The development of graphene spintronic devices requires that, in addition to its capability to passively transmit spins over long distances, new magnetic functionalities are incorporated to graphene. By growing epitaxially graphene on single crystal metal surfaces under UHV conditions [1] and either adsorbing molecules on it or intercalating heavy atoms below it, long range magnetic order or giant spin-orbit coupling, respectively, can be added to graphene. i) Achieving long range magnetic order by a monolayer of electron acceptor molecules adsorbed on graphene /Ru(0001).
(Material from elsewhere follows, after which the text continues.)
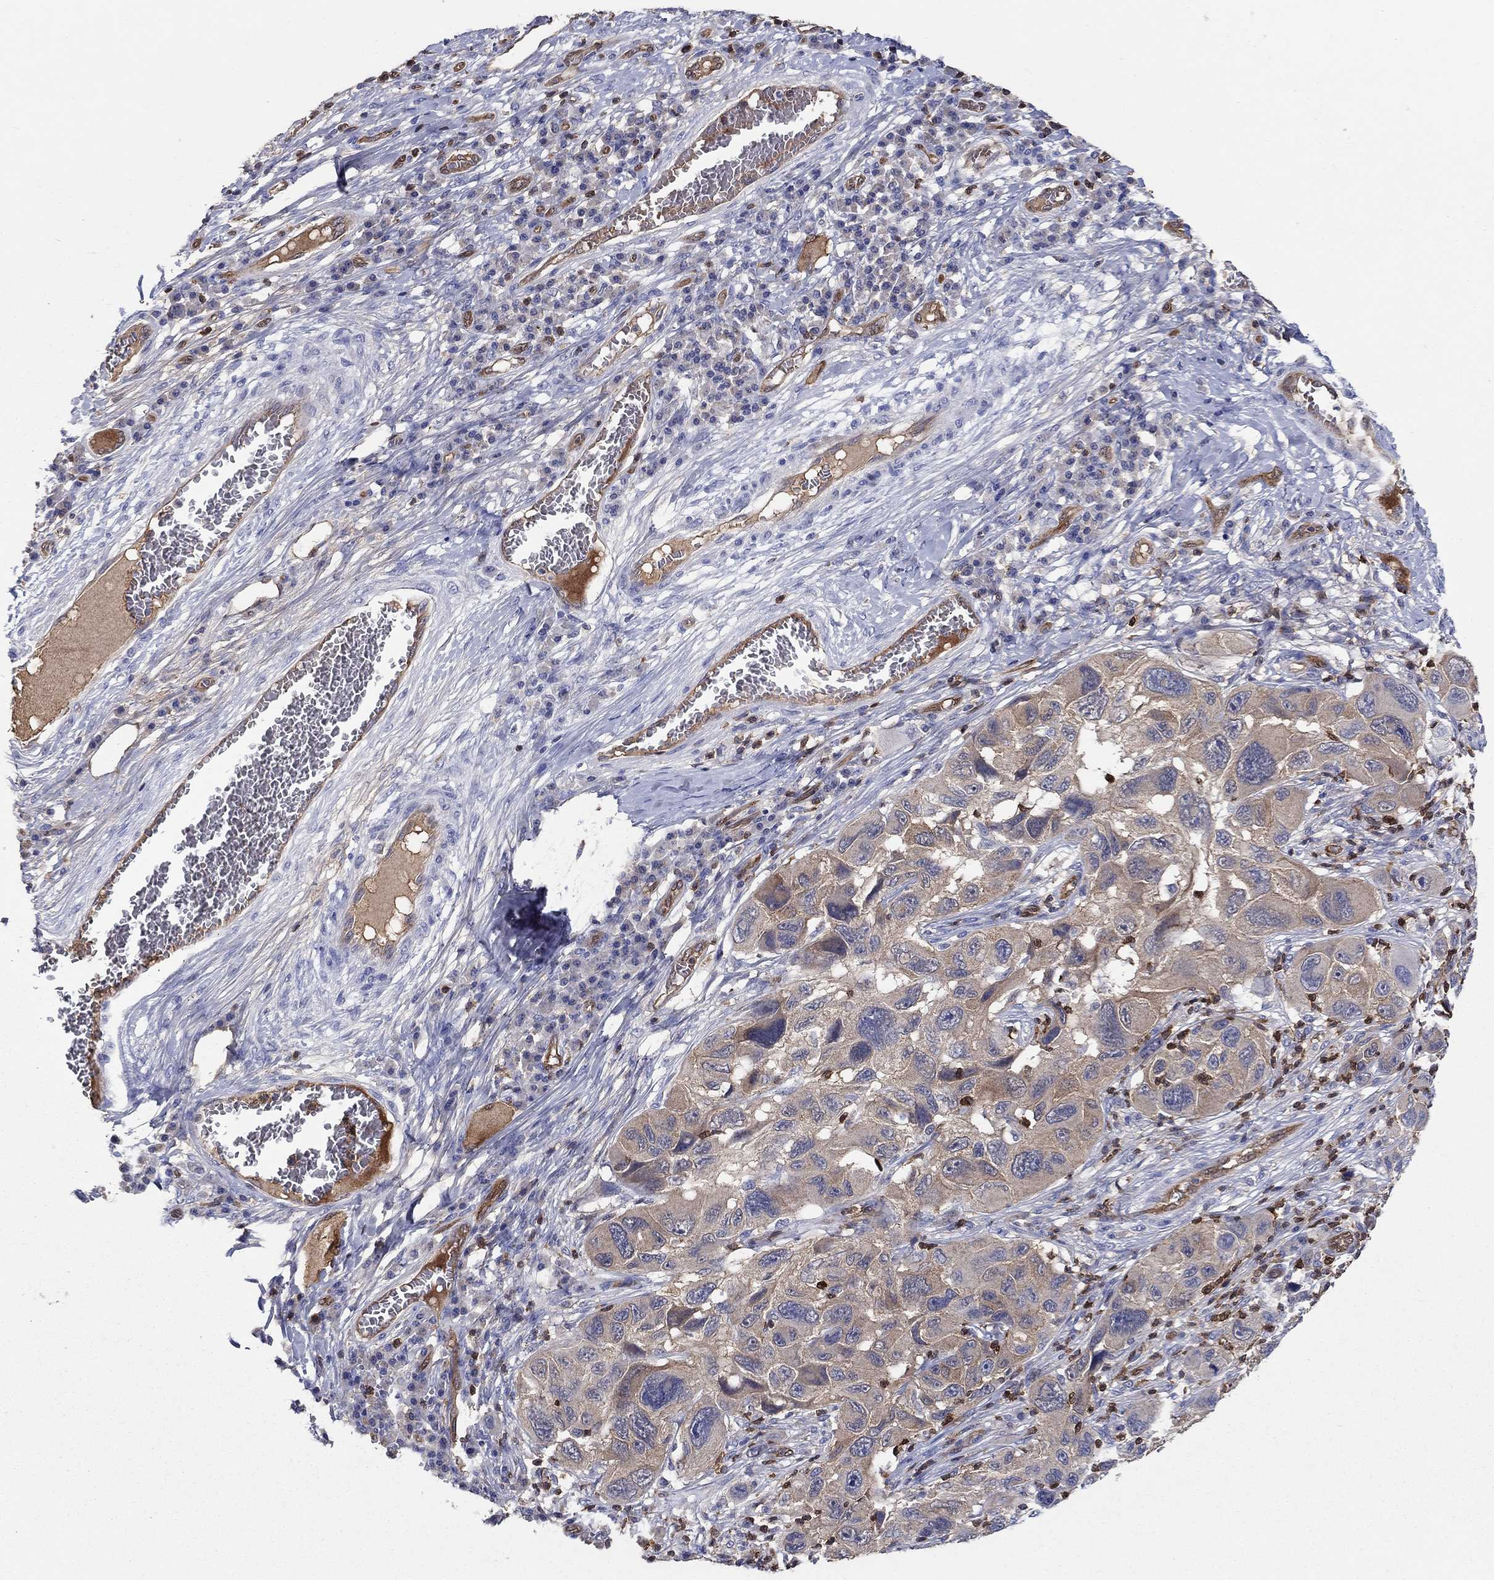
{"staining": {"intensity": "weak", "quantity": "25%-75%", "location": "cytoplasmic/membranous"}, "tissue": "melanoma", "cell_type": "Tumor cells", "image_type": "cancer", "snomed": [{"axis": "morphology", "description": "Malignant melanoma, NOS"}, {"axis": "topography", "description": "Skin"}], "caption": "There is low levels of weak cytoplasmic/membranous expression in tumor cells of melanoma, as demonstrated by immunohistochemical staining (brown color).", "gene": "AGFG2", "patient": {"sex": "male", "age": 53}}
Epitaxial graphene is spontaneously nanostructured forming an hexagonal array of 100 pm high nanodomes with a periodicity of 3 nm [2]. Cryogenic Scanning Tunnelling Microscopy (STM) and Spectroscopy and DFT simulations show that TCNQ molecules deposited on gr/Ru(0001) acquire charge from the (doped) substrate and develop a sizeable magnetic moment revealed by a prominent Kondo resonance. The molecular monolayer self-assembled on graphene develops spatially-extended spin-split electronic bands. The predicted spin alignment in the ground state is visualized by spin-polarized STM at 4.6 K [3]. The system shows promising perspectives to become an effective graphene-based spin filter device. ii) Introducing a giant spin-orbit interaction on graphene/Ir(111) by intercalation of Pb. The intercalation of an ordered array of Pb atoms below graphene results in a series of sharp pseudo-Landau levels in the differential conductance revealed by STS at 4.6 K. The vicinity of Pb enhances by four orders of magnitude the, usually negligible, spin-orbit interaction of graphene. The spatial variation of the spin-orbit coupling creates a pseudo-magnetic field that originates the observed pseudo-Landau levels [4]. This may allow the processing and controlled manipulation of spins in graphene.